How Far Do I Allow You To Go, When You’re Heading the Wrong Way?

Part of the assignment work that I’m overseeing on this teaching weekend is a set of programming assignments designed to let students show their understanding of the work by producing a small version of a big system. The first of these tasks, Assignment 0, is a dry run at using the big system and looks deceptively simple.

Assignment 0 is sufficiently complex that the students should write a design, should think about some key elements and should write an array of test code to see what happens. Assignment 0 is run with a 2-hour lab session, where I can watch the students work, talk to them and give them some guidance. More importantly, every 20 minutes or so I address the class and ask about a particular design feature – how will you deal with this, have you thought about it – and watch a lot of ‘oh’ faces appear as people start to realise that design is important, even for these simple assignments.

My students seem to learn a lot when they have an ‘aha’ moment. Most of these ‘aha’ moments occur when they have punched through some layers of ignorance to reach some real knowledge, and often when they have realised that they were wrong. It is worth me letting them wander slightly into the valley of the shadow of less-than-deft because of the benefits they get from seeing the mistake, avoiding or fixing it and moving on.

The question is ‘how far do I let them go’? This is a tricky call, especially over a large class. Thats why I like group discussion, peer consultation and guided pracs. If use a peer instead of me, then the ‘authority of wrongness’ is limited and I can step in and correct easily. If I use a group, then I tend to get good answers coming out from broad band Delphi effects – plus I can sit in on a smaller scale set of groups pretty easily.

In this ‘managed’ practical sessions, I can survey the class by staring at screens, expressions and electronic submissions. I can quickly see if people are heading down the wrong path and step in, individually or at the group level, when the ‘aha’ moment is ripe.
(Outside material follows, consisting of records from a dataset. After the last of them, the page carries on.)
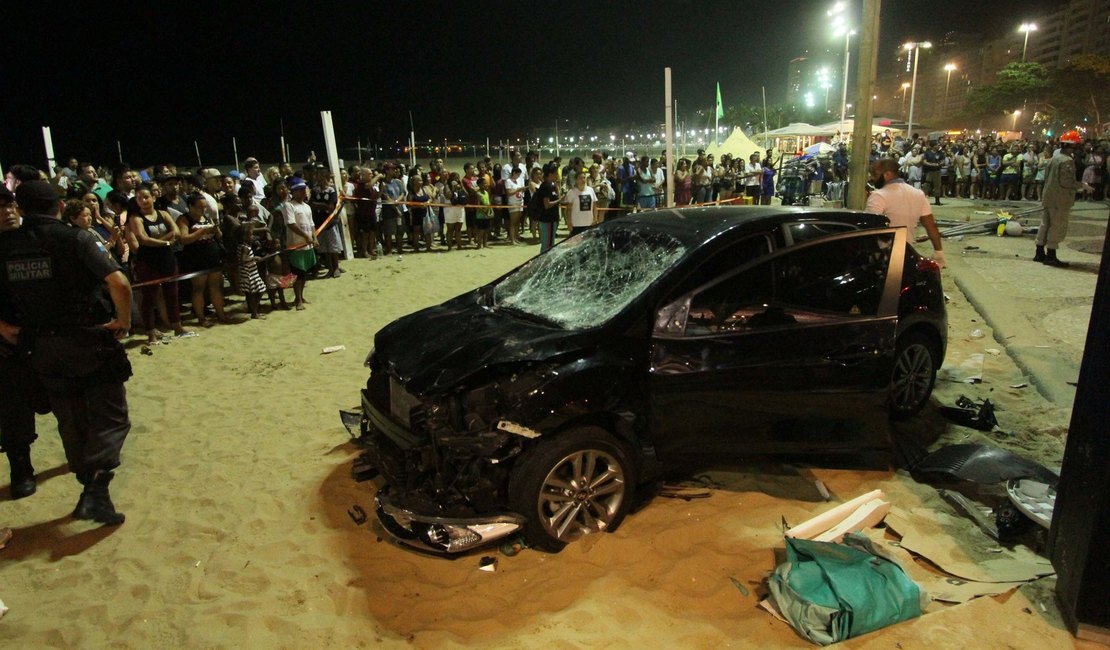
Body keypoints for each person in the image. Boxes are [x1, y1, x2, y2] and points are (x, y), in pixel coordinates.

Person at [0, 181, 133, 524]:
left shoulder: (6, 246)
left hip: (41, 347)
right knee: (111, 416)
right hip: (87, 341)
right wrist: (123, 319)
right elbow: (119, 282)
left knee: (70, 419)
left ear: (23, 209)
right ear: (59, 206)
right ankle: (96, 489)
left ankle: (89, 488)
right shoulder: (75, 238)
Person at [0, 185, 49, 499]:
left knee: (63, 399)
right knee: (13, 410)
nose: (6, 211)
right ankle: (21, 469)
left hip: (47, 335)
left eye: (9, 204)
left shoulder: (38, 239)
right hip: (7, 342)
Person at [127, 185, 191, 344]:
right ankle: (150, 332)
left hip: (167, 259)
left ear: (153, 198)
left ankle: (177, 327)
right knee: (149, 298)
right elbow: (143, 240)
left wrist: (164, 241)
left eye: (146, 197)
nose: (143, 201)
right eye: (139, 198)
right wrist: (166, 241)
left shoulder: (163, 213)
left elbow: (176, 232)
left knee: (172, 294)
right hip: (148, 262)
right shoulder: (136, 218)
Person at [865, 158, 945, 268]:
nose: (872, 178)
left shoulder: (878, 196)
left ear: (887, 174)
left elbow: (869, 228)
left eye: (874, 174)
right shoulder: (918, 194)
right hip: (907, 254)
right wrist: (938, 251)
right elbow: (931, 225)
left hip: (882, 257)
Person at [177, 193, 230, 326]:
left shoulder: (206, 217)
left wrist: (216, 229)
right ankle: (201, 318)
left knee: (215, 286)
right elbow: (184, 239)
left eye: (205, 207)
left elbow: (219, 235)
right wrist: (201, 232)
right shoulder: (184, 219)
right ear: (191, 206)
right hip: (195, 256)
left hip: (212, 254)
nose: (203, 210)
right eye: (200, 207)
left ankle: (221, 314)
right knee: (198, 288)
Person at [1037, 136, 1082, 267]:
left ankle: (1039, 252)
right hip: (1060, 198)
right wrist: (1081, 185)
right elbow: (1066, 181)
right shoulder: (1067, 161)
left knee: (1044, 224)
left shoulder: (1053, 159)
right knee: (1057, 225)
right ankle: (1051, 256)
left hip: (1049, 195)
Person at [283, 178, 317, 310]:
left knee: (305, 272)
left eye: (305, 190)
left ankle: (301, 296)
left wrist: (314, 238)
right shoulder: (289, 205)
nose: (304, 192)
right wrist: (306, 236)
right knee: (297, 273)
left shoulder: (307, 206)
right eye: (301, 190)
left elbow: (312, 224)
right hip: (296, 245)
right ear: (294, 192)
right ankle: (298, 299)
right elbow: (291, 224)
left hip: (307, 244)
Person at [236, 225, 267, 319]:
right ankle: (254, 312)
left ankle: (253, 310)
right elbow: (243, 259)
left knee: (249, 293)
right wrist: (254, 258)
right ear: (244, 237)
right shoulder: (245, 247)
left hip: (246, 272)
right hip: (250, 273)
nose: (252, 237)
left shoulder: (240, 246)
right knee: (261, 290)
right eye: (251, 235)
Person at [562, 173, 598, 237]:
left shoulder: (590, 190)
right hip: (576, 224)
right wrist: (569, 222)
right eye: (580, 178)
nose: (583, 180)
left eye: (584, 178)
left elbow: (594, 206)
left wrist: (595, 219)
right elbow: (568, 209)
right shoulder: (572, 192)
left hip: (589, 223)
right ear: (576, 180)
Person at [536, 165, 562, 253]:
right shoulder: (546, 186)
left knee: (550, 242)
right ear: (550, 174)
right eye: (556, 174)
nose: (557, 176)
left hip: (551, 218)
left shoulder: (551, 185)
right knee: (547, 244)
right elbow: (546, 205)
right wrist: (559, 200)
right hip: (547, 219)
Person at [473, 177, 493, 249]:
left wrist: (491, 211)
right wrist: (485, 213)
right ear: (479, 184)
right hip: (480, 215)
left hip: (487, 214)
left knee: (487, 230)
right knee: (481, 231)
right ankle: (479, 245)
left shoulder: (486, 192)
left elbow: (489, 203)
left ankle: (485, 244)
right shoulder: (478, 193)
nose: (486, 185)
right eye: (484, 183)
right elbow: (478, 206)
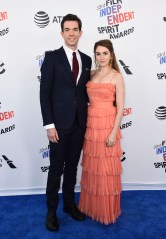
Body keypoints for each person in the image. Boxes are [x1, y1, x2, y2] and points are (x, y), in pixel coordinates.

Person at [40, 13, 92, 231]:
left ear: (81, 32)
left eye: (75, 29)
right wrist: (49, 125)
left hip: (80, 124)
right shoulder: (51, 57)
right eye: (67, 30)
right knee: (55, 169)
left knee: (72, 168)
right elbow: (44, 94)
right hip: (58, 127)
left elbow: (85, 93)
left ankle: (69, 205)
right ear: (62, 33)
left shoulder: (87, 60)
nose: (72, 33)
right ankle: (51, 212)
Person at [78, 39, 125, 225]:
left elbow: (120, 108)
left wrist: (113, 133)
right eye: (98, 53)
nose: (101, 57)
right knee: (93, 168)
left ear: (111, 54)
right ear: (95, 55)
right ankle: (92, 207)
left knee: (105, 170)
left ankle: (106, 210)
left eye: (105, 53)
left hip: (107, 125)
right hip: (91, 124)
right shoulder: (91, 74)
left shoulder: (116, 77)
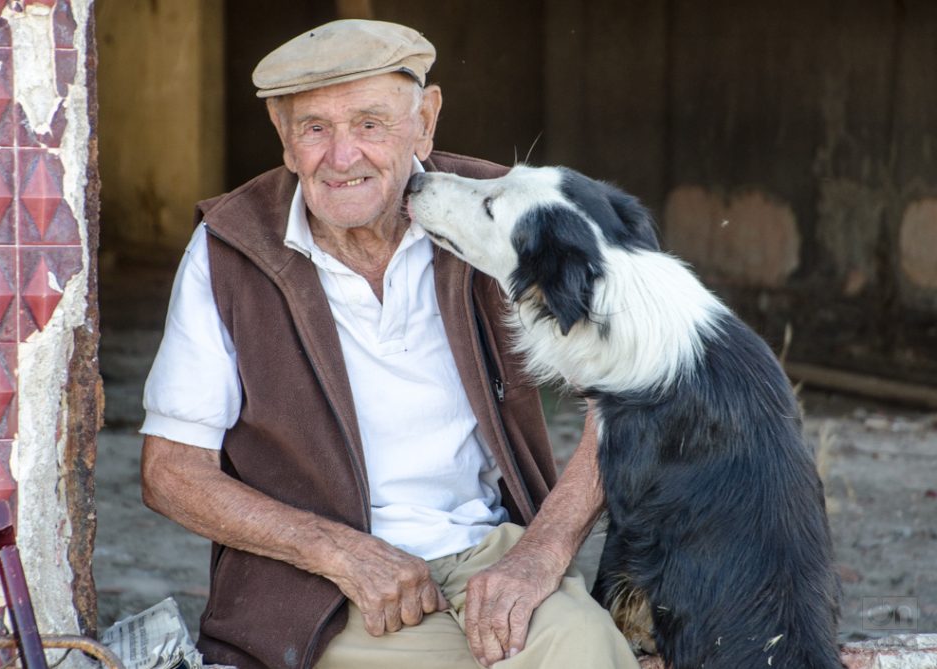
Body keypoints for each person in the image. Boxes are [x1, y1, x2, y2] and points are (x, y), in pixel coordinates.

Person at [139, 18, 640, 669]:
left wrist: (540, 554)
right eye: (314, 127)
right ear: (284, 140)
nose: (342, 156)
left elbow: (631, 392)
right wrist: (337, 550)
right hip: (319, 590)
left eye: (371, 124)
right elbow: (172, 470)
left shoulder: (502, 214)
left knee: (586, 648)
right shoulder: (231, 248)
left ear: (425, 121)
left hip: (493, 554)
What I believe I should rarely do is to deliberately misinform the class, even if I correct myself shortly afterwards. There’s a big difference between accidentally getting something wrong and setting out to deceive the class. There’s a big difference between a ‘trick question’ and half an hour of rubbish.

Some of you may disagree and I welcome examples or discussions of experiences where you found that deceiving the class or letting them go a long way wrong was ultimately of positive benefit. Let me hear it!